Singapore-based Bitcoin miner Bitdeer has liquidated its entire Bitcoin treasury, selling all 3,231 BTC mined since February 21, 2026, for over $205 million. The move reduces the company's corporate holdings to zero, abandoning the industry's standard strategy of holding mined Bitcoin as a balance sheet reserve.
What Happened
Bitdeer Technologies Group (NASDAQ: BTDR) confirmed it has sold every Bitcoin mined since late February, totaling 3,231 BTC valued at more than $205 million at current prices. The company's April 2026 production update showed 783 BTC mined in that month alone, a 372% year-over-year increase, yet none were retained. This marks a decisive break from the HODL strategy adopted by peers like Canaan and Marathon Digital.
The liquidation comes as mining profitability has plunged. Bitdeer reported a third-quarter net loss of $266.7 million, a 422% decline year-over-year, sending its stock down 20% in a single session. The company cited a "sustained imbalance" between Bitcoin mining economics and the soaring demand for AI computing power as the primary driver. For context on Bitcoin mining economics, see Wikipedia: Bitcoin mining.
Why It Matters
The shift signals a structural change in the mining sector. Public Bitcoin miners signed $70 billion in AI and high-performance computing contracts in 2025, with some operators projecting 70% of revenue from AI by end of 2026. Bitdeer expects to deploy over 200 megawatts for AI data centers across its global sites, including Norway and Southeast Asia. This mirrors the broader AI capex boom driving infrastructure investment.

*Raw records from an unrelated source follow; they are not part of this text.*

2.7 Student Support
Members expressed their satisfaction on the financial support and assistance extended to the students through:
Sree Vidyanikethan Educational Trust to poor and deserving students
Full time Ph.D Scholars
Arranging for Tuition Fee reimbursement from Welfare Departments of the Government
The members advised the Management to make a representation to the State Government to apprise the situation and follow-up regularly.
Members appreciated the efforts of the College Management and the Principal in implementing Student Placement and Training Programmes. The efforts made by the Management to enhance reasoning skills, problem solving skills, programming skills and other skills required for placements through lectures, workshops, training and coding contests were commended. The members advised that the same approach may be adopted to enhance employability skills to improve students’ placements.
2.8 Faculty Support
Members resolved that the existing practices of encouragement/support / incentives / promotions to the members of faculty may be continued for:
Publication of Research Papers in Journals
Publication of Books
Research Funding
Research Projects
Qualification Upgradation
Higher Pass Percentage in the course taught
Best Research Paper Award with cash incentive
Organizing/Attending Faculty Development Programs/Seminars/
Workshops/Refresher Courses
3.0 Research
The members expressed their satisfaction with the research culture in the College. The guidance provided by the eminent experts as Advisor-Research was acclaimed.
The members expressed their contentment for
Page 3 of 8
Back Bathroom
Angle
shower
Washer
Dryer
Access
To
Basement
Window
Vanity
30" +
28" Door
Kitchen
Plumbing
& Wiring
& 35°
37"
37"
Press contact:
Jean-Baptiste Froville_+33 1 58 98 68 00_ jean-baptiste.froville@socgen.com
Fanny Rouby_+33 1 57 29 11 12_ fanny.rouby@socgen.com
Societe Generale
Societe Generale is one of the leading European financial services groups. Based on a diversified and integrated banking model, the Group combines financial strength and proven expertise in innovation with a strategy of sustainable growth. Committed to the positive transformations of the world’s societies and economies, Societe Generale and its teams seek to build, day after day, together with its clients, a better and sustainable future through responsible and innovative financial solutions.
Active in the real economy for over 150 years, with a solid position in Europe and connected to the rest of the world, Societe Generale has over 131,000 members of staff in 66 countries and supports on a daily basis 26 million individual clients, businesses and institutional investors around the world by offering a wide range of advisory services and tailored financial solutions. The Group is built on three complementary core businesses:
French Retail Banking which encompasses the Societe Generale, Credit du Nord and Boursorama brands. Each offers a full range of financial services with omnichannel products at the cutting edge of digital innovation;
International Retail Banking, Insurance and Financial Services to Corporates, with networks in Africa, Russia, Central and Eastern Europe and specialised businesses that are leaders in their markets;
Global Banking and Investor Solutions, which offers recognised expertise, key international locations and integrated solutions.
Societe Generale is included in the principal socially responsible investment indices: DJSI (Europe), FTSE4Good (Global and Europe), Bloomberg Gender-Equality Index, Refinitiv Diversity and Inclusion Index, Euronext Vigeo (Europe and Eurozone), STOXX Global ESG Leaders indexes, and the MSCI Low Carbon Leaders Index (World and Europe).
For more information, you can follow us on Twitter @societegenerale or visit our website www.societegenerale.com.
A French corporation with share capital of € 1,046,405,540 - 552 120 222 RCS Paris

For Bitcoin markets, the sale of 3,231 BTC by a single miner represents meaningful sell pressure. However, the coins were sold gradually over months rather than in a single dump, limiting market impact. The broader trend of miners pivoting to AI could reduce long-term Bitcoin accumulation by corporate treasuries, as seen with Bitcoin price dynamics and inflation-driven volatility.
What's Next
Bitdeer's AI pivot accelerates with negotiations underway for colocation tenants at its Tydal, Norway facility. The company recently closed a $300 million convertible note offering to fund AI infrastructure expansion, though the announcement triggered a 17% stock decline on investor dilution concerns. Analysts have raised price targets on the AI narrative, but execution risk remains high as the miner transitions from pure-play Bitcoin to hybrid AI infrastructure. This follows a pattern of Wall Street embracing crypto and regulated crypto derivatives.